■ **PROBLEM DESCRIPTION**
In the news article on student debt below, write out word for word everything from "Newswire: Record $1.7" down to "the past decade.".

■ **TEXT PASSAGE**
Newswire: Record $1.7 Trillion student debt drowns HBCU borrowers

Calls for Loan Forgiveness Gain Support

By Charlene Crowell

(TriceEdneyWire.com) – As the cost of a college education continues to rise, an estimated 45 million consumers collectively owe a record $1.7 trillion dollars in student debt, according to the Federal Reserve, — a $905 billion increase in just the past decade.
 
For Black America, the struggle to gain a college education is an even more daunting challenge. While historically Black Colleges and Universities (HBCUs) continue to provide value-priced higher education compared to non-HBCU institutions, financing college often means students and families alike taking on loans that can take decades to retire.
 
An October 28 virtual panel of student debt experts and cancellation advocates discussed how the ongoing student debt crisis has generally impacted Black borrowers nationwide, and particularly Black borrowers at HBCUs. Co-convened by the United Negro College Fund (UNCF) and the Center for Responsible Lending (CRL), and funded by a grant from the Lumina Foundation, the forum emphasized the need for across-the-board student loan cancellation, as well as increased HBCU funding.

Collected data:
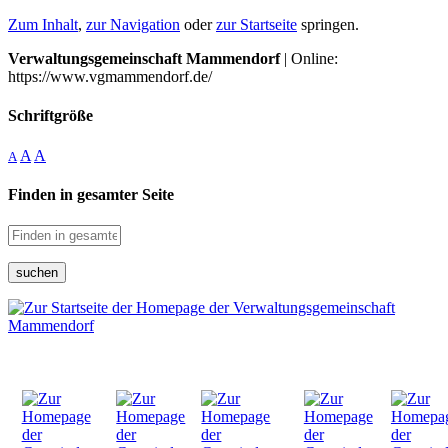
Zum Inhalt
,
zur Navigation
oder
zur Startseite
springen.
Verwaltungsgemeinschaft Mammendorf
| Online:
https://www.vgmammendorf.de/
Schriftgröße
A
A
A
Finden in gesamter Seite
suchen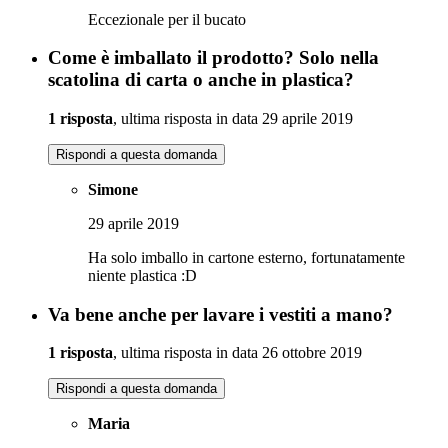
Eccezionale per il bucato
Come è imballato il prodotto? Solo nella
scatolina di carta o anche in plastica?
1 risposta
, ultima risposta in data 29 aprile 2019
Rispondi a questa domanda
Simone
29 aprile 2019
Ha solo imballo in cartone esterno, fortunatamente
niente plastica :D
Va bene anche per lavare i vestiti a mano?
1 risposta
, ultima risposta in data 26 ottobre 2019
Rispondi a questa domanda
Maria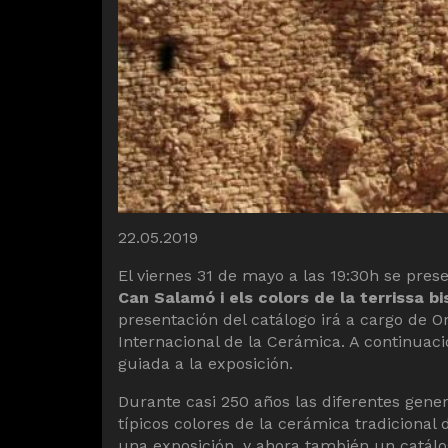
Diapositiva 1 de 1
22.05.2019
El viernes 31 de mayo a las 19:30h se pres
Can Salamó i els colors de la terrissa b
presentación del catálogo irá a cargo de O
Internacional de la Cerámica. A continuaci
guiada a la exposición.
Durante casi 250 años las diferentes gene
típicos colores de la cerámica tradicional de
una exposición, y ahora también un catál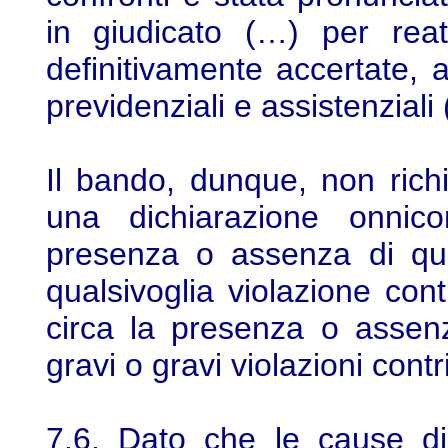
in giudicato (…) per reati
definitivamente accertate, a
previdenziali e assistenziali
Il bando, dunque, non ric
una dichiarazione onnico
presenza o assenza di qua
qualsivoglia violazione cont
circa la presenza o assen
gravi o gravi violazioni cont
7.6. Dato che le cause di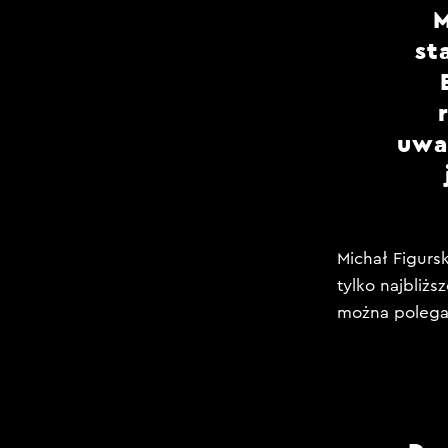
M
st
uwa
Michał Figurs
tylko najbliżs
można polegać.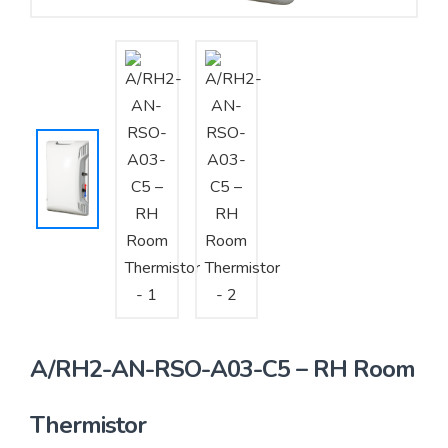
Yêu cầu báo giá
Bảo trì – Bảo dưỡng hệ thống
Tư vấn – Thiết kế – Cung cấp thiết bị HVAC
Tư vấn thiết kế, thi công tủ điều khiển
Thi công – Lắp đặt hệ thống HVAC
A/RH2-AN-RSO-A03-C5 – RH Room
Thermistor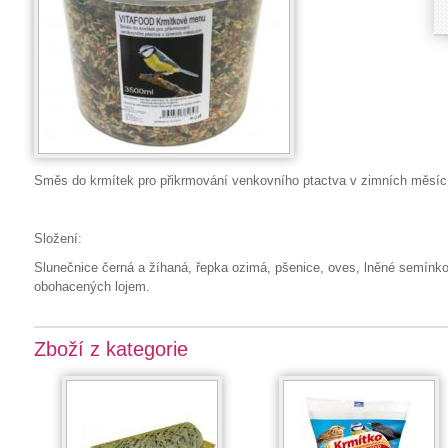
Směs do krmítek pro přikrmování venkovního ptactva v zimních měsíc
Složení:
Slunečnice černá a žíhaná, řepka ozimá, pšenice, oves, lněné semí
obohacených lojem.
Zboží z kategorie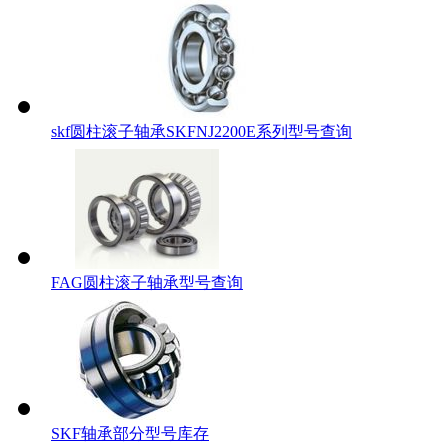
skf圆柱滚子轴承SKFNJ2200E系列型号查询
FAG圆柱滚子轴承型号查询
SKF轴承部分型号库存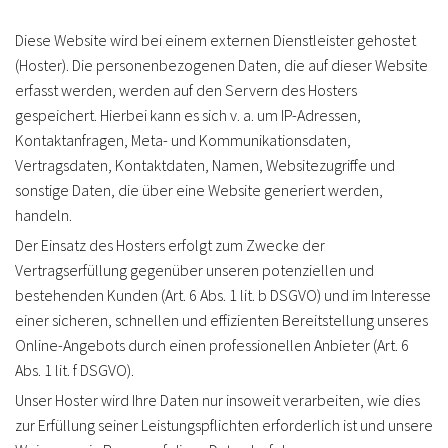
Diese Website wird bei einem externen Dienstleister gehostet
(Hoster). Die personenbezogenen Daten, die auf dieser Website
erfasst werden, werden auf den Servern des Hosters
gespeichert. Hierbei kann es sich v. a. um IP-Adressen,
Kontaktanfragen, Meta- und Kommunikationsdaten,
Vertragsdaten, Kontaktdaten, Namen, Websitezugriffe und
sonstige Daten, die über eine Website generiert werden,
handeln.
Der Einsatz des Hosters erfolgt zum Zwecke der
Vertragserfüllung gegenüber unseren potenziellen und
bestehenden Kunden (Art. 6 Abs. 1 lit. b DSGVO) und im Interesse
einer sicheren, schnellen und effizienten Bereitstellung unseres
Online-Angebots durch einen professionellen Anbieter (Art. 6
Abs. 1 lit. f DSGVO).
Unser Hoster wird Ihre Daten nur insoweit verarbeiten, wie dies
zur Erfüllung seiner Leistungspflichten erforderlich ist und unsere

■ **WRITTEN RESPONSE**
Newswire: Record $1.7 Trillion student debt drowns HBCU borrowers

Calls for Loan Forgiveness Gain Support

By Charlene Crowell

(TriceEdneyWire.com) – As the cost of a college education continues to rise, an estimated 45 million consumers collectively owe a record $1.7 trillion dollars in student debt, according to the Federal Reserve, — a $905 billion increase in just the past decade.